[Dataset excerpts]
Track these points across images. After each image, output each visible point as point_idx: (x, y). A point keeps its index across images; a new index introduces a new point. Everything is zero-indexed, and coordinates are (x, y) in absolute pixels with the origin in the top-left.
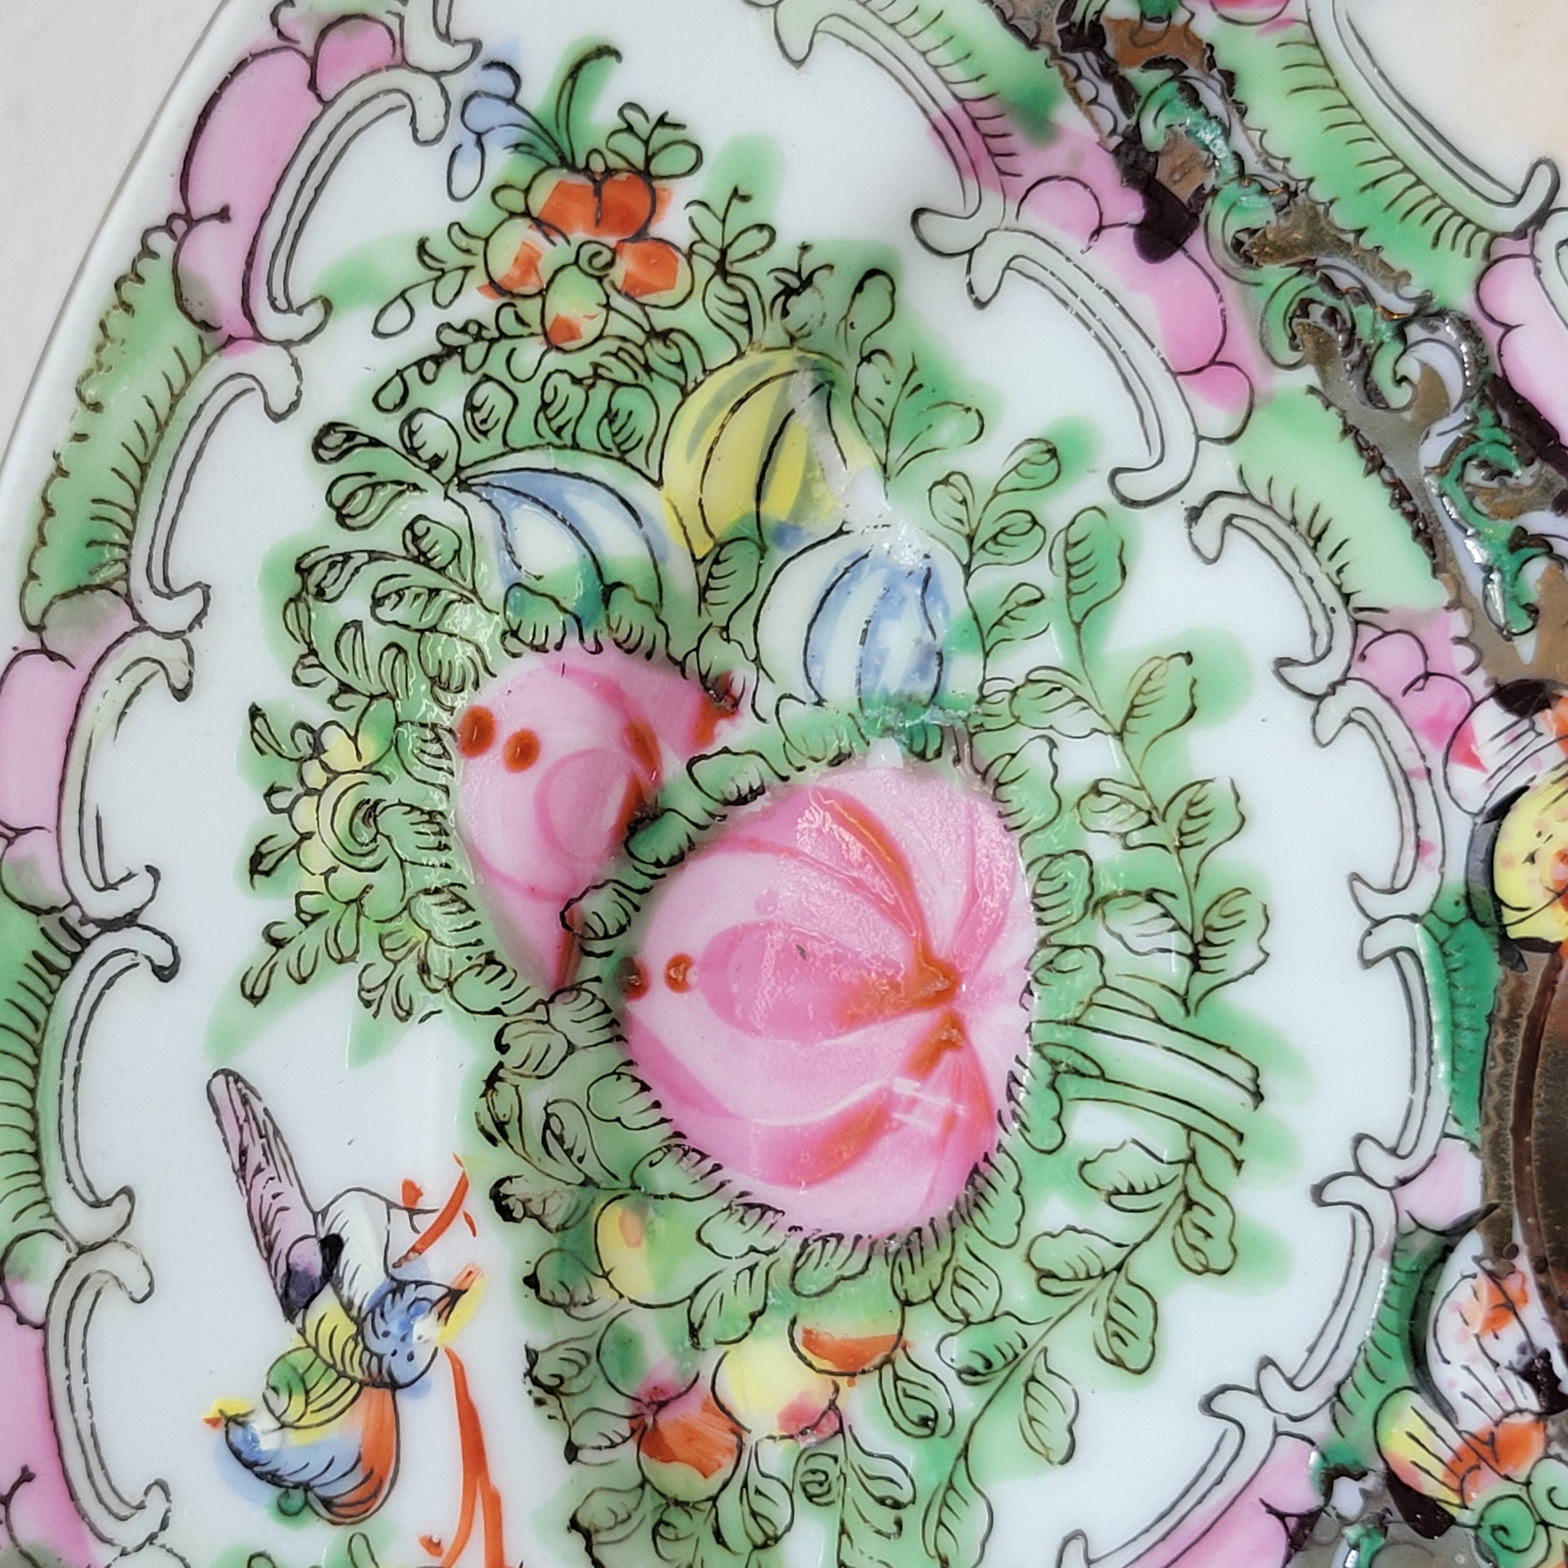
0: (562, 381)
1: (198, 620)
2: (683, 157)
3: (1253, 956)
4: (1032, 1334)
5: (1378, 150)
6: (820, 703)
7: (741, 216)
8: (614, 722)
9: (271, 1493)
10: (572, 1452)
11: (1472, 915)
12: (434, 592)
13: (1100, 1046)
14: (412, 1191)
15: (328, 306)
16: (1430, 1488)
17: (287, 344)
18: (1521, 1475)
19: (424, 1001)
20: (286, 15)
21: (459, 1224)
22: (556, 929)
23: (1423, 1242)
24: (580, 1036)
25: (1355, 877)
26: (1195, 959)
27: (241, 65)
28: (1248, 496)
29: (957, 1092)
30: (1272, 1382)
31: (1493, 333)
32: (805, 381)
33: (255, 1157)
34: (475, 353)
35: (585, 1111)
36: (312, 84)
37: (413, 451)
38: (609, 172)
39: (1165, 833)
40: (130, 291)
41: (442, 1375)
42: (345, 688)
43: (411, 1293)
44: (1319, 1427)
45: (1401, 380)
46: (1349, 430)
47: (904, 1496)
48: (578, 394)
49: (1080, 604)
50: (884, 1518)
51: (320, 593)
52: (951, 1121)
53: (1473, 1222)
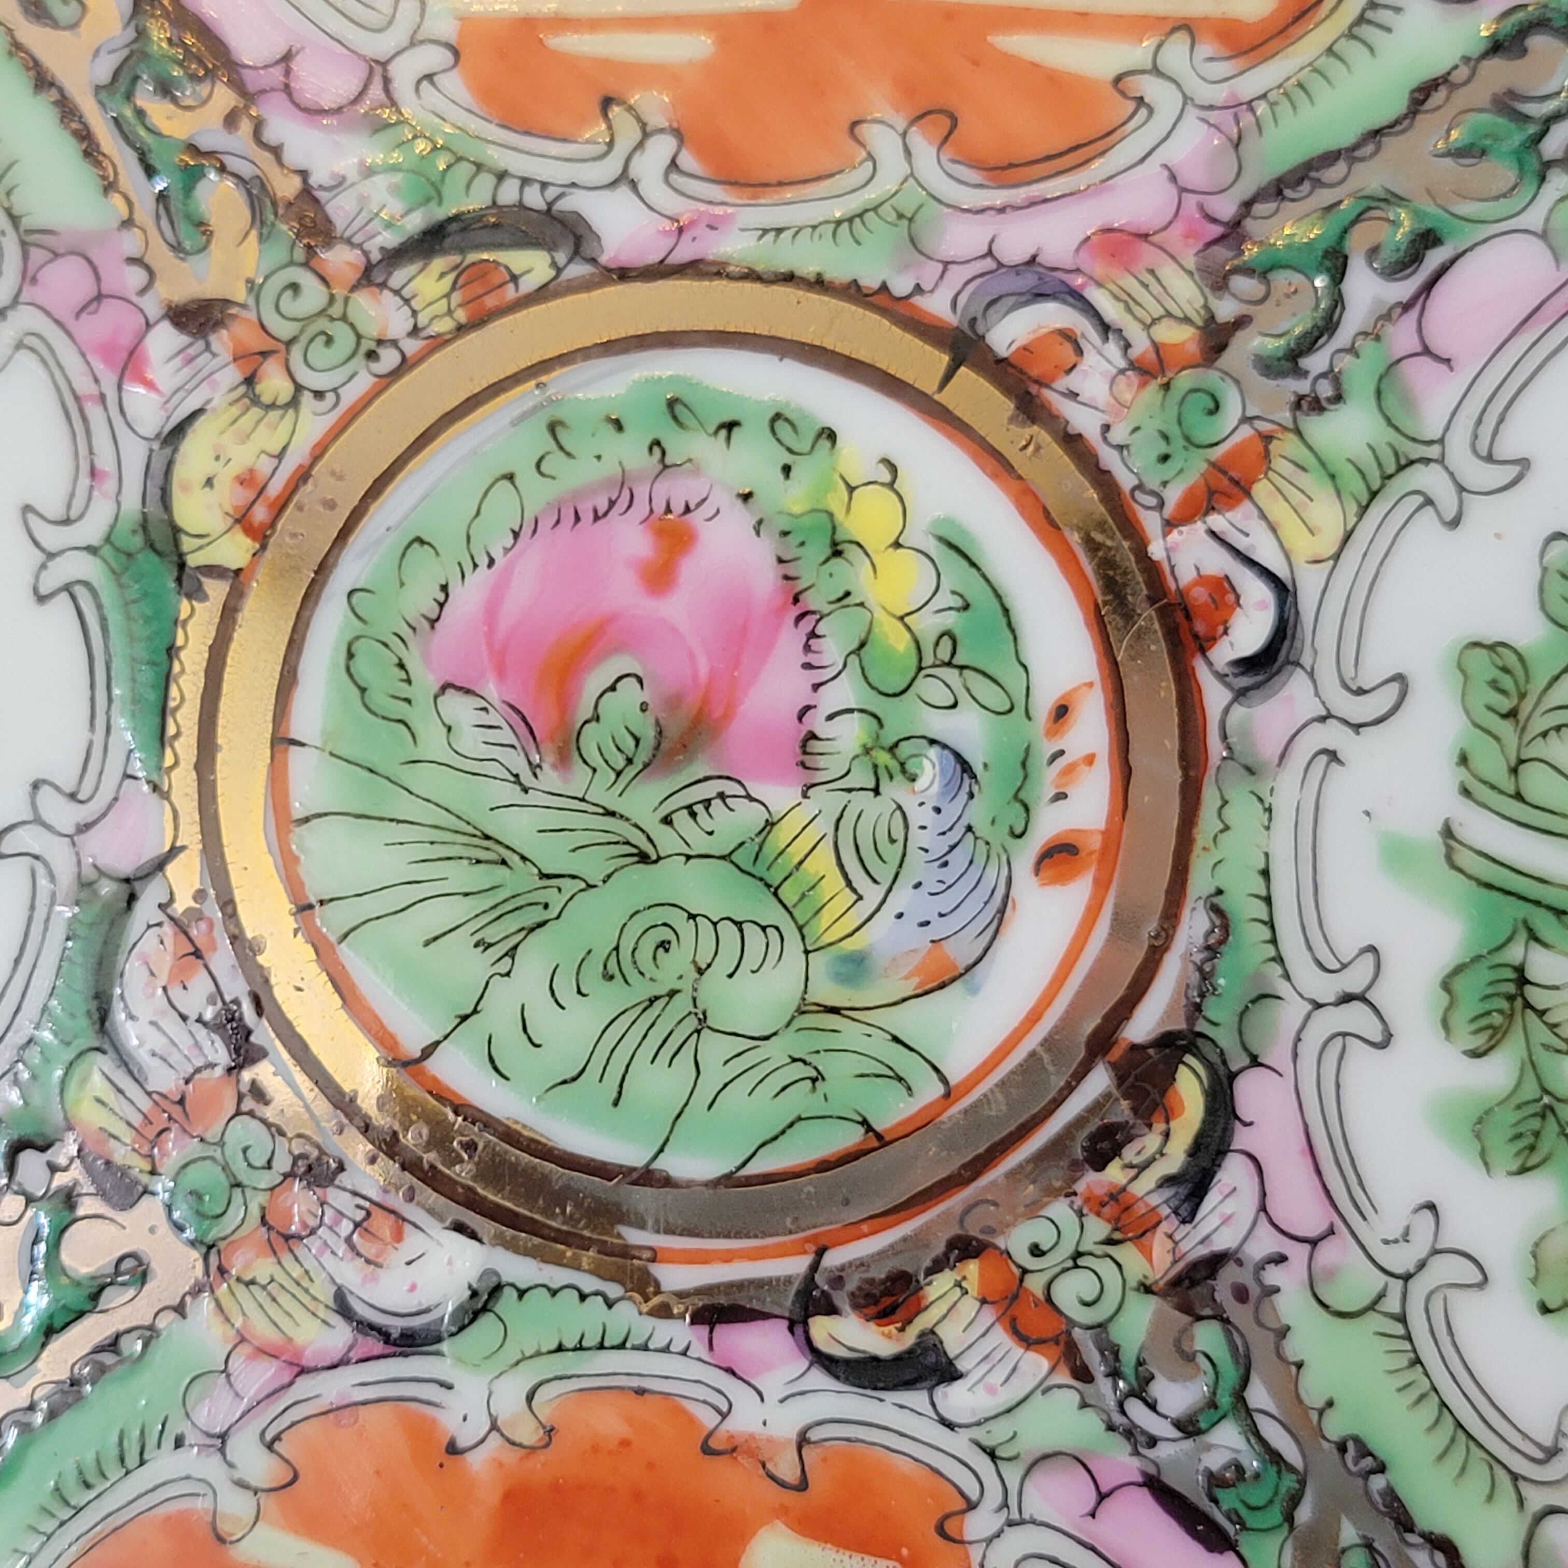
11: (150, 544)
16: (121, 1156)
18: (213, 1134)
23: (107, 891)
25: (27, 509)
46: (17, 50)
53: (160, 865)
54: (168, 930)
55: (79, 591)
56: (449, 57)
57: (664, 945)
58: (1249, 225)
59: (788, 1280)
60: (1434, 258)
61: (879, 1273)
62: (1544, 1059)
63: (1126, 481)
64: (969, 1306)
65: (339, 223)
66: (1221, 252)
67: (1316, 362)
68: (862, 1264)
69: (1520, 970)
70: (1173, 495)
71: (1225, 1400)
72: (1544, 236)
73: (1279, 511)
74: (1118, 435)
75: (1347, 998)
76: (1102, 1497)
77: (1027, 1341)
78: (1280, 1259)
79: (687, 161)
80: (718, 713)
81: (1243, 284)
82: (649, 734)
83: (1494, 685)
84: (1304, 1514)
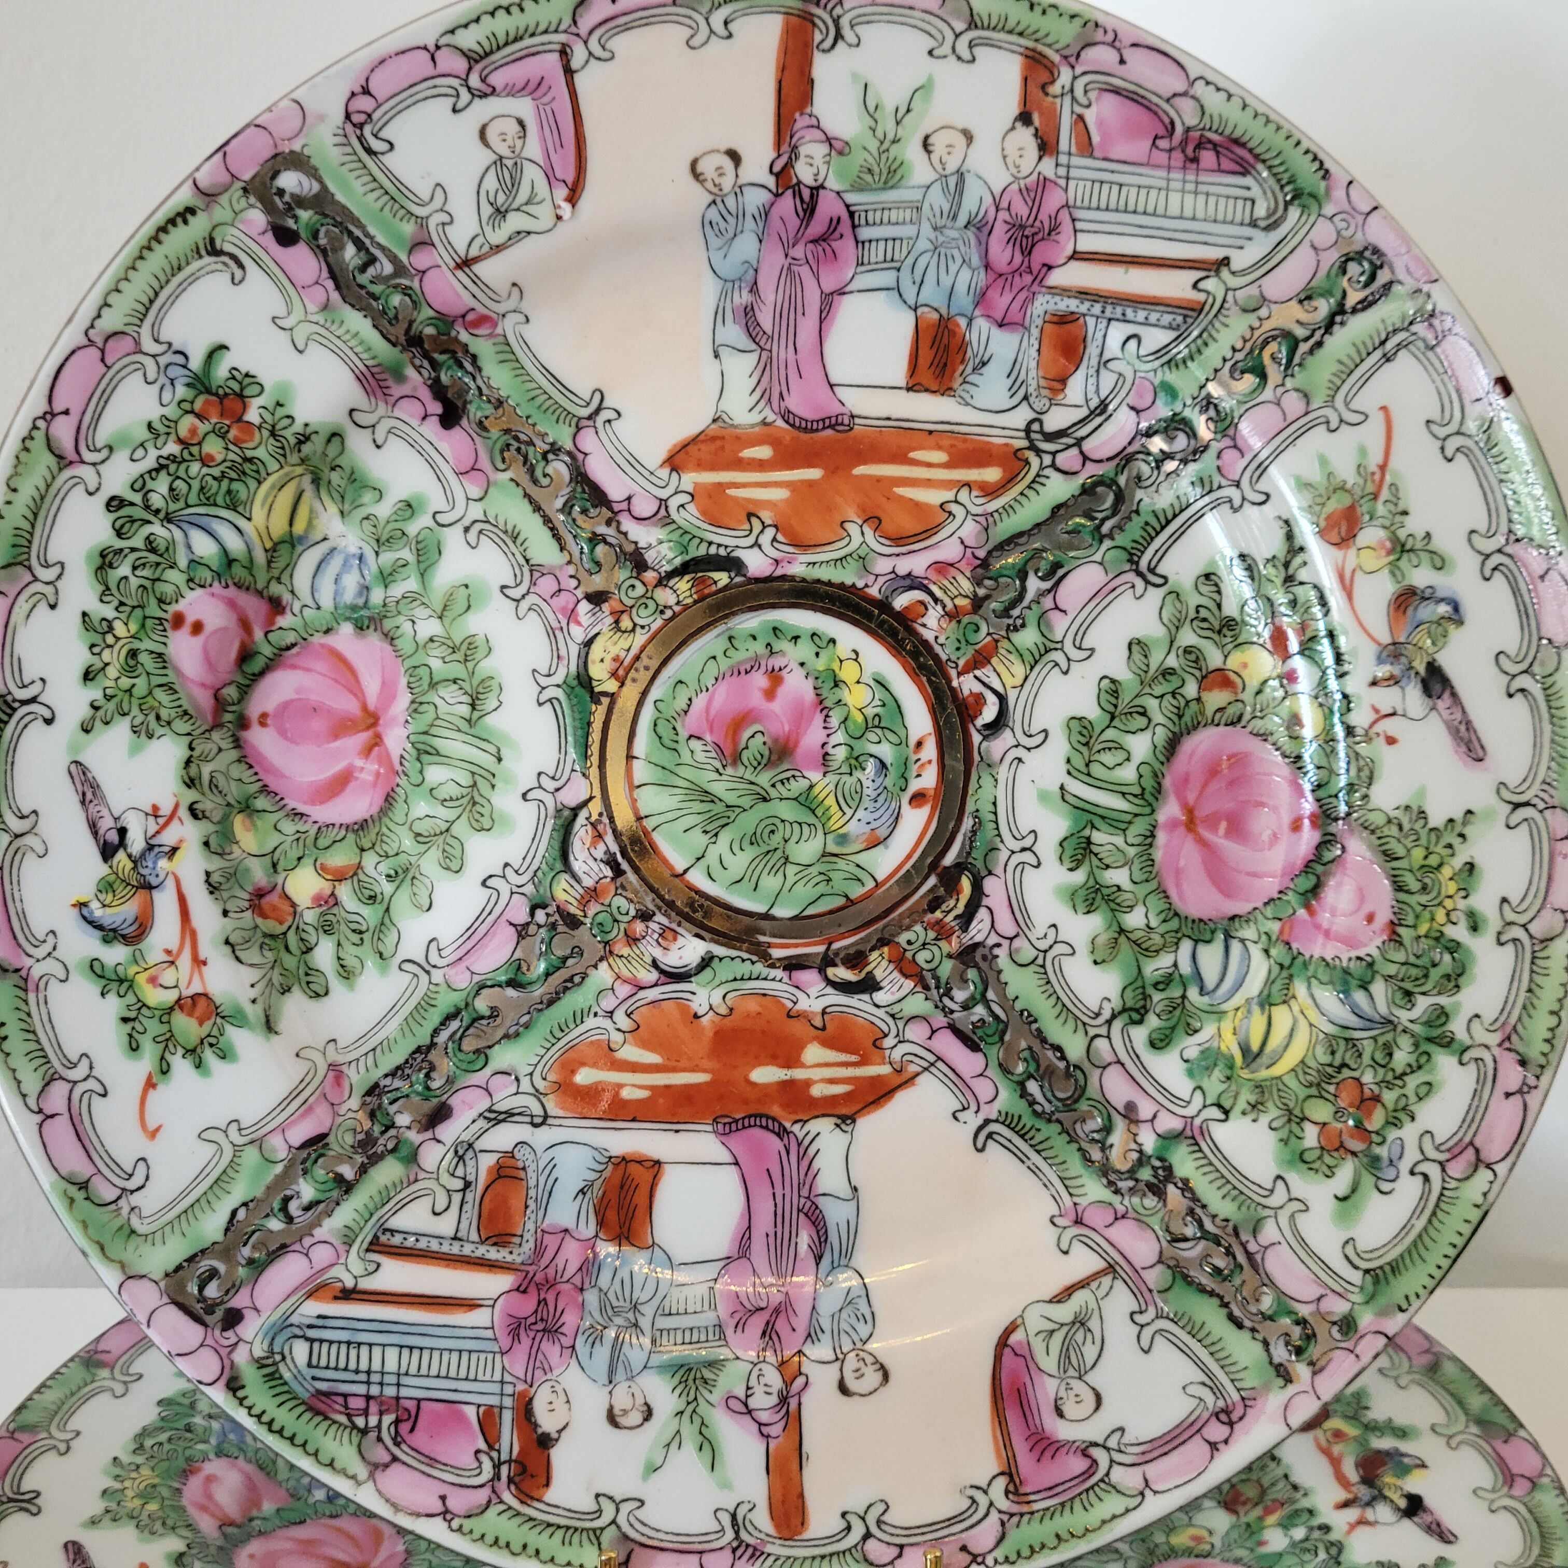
0: (209, 478)
1: (59, 576)
2: (255, 389)
3: (495, 704)
4: (413, 860)
5: (534, 385)
6: (319, 608)
7: (280, 412)
8: (234, 617)
9: (98, 934)
10: (225, 913)
11: (580, 684)
12: (158, 564)
13: (437, 742)
14: (155, 808)
15: (111, 449)
16: (573, 910)
17: (94, 464)
18: (607, 902)
19: (159, 731)
20: (91, 332)
21: (175, 822)
22: (212, 701)
23: (566, 813)
24: (224, 745)
25: (534, 671)
26: (473, 706)
27: (73, 352)
28: (488, 522)
29: (380, 765)
30: (509, 872)
31: (580, 457)
32: (307, 479)
33: (89, 796)
34: (173, 467)
35: (226, 775)
36: (103, 360)
37: (147, 507)
38: (226, 394)
39: (459, 656)
40: (28, 443)
41: (170, 884)
42: (122, 604)
43: (157, 850)
44: (529, 889)
45: (545, 475)
46: (526, 495)
47: (364, 928)
48: (215, 484)
49: (423, 566)
50: (356, 938)
51: (111, 566)
52: (378, 775)
53: (585, 804)
54: (589, 827)
55: (555, 702)
56: (689, 498)
57: (772, 832)
58: (991, 560)
59: (818, 954)
60: (1060, 572)
61: (851, 951)
62: (1096, 871)
63: (944, 657)
64: (885, 963)
65: (650, 561)
66: (979, 571)
67: (1016, 612)
68: (846, 948)
69: (1088, 838)
70: (961, 663)
71: (978, 997)
72: (1101, 564)
73: (1001, 668)
74: (941, 640)
75: (1023, 850)
76: (933, 1032)
77: (906, 976)
78: (998, 945)
79: (780, 537)
80: (791, 744)
81: (988, 582)
82: (766, 753)
83: (1081, 733)
84: (1007, 1037)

## WORK REQUIRED
Could you set down every entry above exactly as it stands, with no images?

## WRITTEN ANSWER
Track these points across images. After each image, output each visible point as point_idx: (x, y). A point keeps its index across images; a new index introduces a new point. Everything is zero-indexed, and coordinates are (x, y) in absolute pixels with the origin in the top-left.
0: (562, 381)
1: (198, 620)
2: (683, 157)
3: (1253, 956)
4: (1032, 1334)
5: (1378, 150)
6: (820, 703)
7: (741, 216)
8: (614, 722)
9: (271, 1493)
10: (572, 1452)
11: (1472, 915)
12: (434, 592)
13: (1100, 1046)
14: (412, 1191)
15: (328, 306)
16: (1430, 1488)
17: (287, 344)
18: (1521, 1475)
19: (424, 1001)
20: (286, 15)
21: (459, 1224)
22: (556, 929)
23: (1423, 1242)
24: (580, 1036)
25: (1355, 877)
26: (1195, 959)
27: (241, 65)
28: (1248, 496)
29: (957, 1092)
30: (1272, 1382)
31: (1493, 333)
32: (805, 381)
33: (255, 1157)
34: (475, 353)
35: (585, 1111)
36: (312, 84)
37: (413, 451)
38: (609, 172)
39: (1165, 833)
40: (130, 291)
41: (442, 1375)
42: (345, 688)
43: (411, 1293)
44: (1319, 1427)
45: (1401, 380)
46: (1349, 430)
47: (904, 1496)
48: (578, 394)
49: (1080, 604)
50: (884, 1518)
51: (320, 593)
52: (951, 1121)
53: (1473, 1222)
11: (150, 544)
16: (121, 1156)
18: (213, 1134)
23: (107, 891)
25: (27, 509)
46: (17, 50)
53: (160, 865)
54: (168, 930)
55: (79, 591)
56: (449, 57)
57: (664, 945)
58: (1249, 225)
59: (788, 1280)
60: (1434, 258)
61: (879, 1273)
62: (1544, 1059)
63: (1126, 481)
64: (969, 1306)
65: (339, 223)
66: (1221, 252)
67: (1316, 362)
68: (862, 1264)
69: (1520, 970)
70: (1173, 495)
71: (1225, 1400)
72: (1544, 236)
73: (1279, 511)
74: (1118, 435)
75: (1347, 998)
76: (1102, 1497)
77: (1027, 1341)
78: (1280, 1259)
79: (687, 161)
80: (718, 713)
81: (1243, 284)
82: (649, 734)
83: (1494, 685)
84: (1304, 1514)
0: (209, 478)
1: (59, 576)
2: (255, 389)
3: (495, 704)
4: (413, 860)
5: (534, 385)
6: (319, 608)
7: (280, 412)
8: (234, 617)
9: (98, 934)
10: (225, 913)
11: (580, 684)
12: (158, 564)
13: (437, 742)
14: (155, 808)
15: (111, 449)
16: (573, 910)
17: (94, 464)
18: (607, 902)
19: (159, 731)
20: (91, 332)
21: (175, 822)
22: (212, 701)
23: (566, 813)
24: (224, 745)
25: (534, 671)
26: (473, 706)
27: (73, 352)
28: (488, 522)
29: (380, 765)
30: (509, 872)
31: (580, 457)
32: (307, 479)
33: (89, 796)
34: (173, 467)
35: (226, 775)
36: (103, 360)
37: (147, 507)
38: (226, 394)
39: (459, 656)
40: (28, 443)
41: (170, 884)
42: (122, 604)
43: (157, 850)
44: (529, 889)
45: (545, 475)
46: (526, 495)
47: (364, 928)
48: (215, 484)
49: (423, 566)
50: (356, 938)
51: (111, 566)
52: (378, 775)
53: (585, 804)
54: (589, 827)
55: (555, 702)
56: (689, 498)
57: (772, 832)
58: (991, 560)
59: (818, 954)
60: (1060, 572)
61: (851, 951)
62: (1096, 871)
63: (944, 657)
64: (885, 963)
65: (650, 561)
66: (979, 571)
67: (1016, 612)
68: (846, 948)
69: (1088, 838)
70: (961, 663)
71: (978, 997)
72: (1101, 564)
73: (1001, 668)
74: (941, 640)
75: (1023, 850)
76: (933, 1032)
77: (906, 976)
78: (998, 945)
79: (780, 537)
80: (791, 744)
81: (988, 582)
82: (766, 753)
83: (1081, 733)
84: (1007, 1037)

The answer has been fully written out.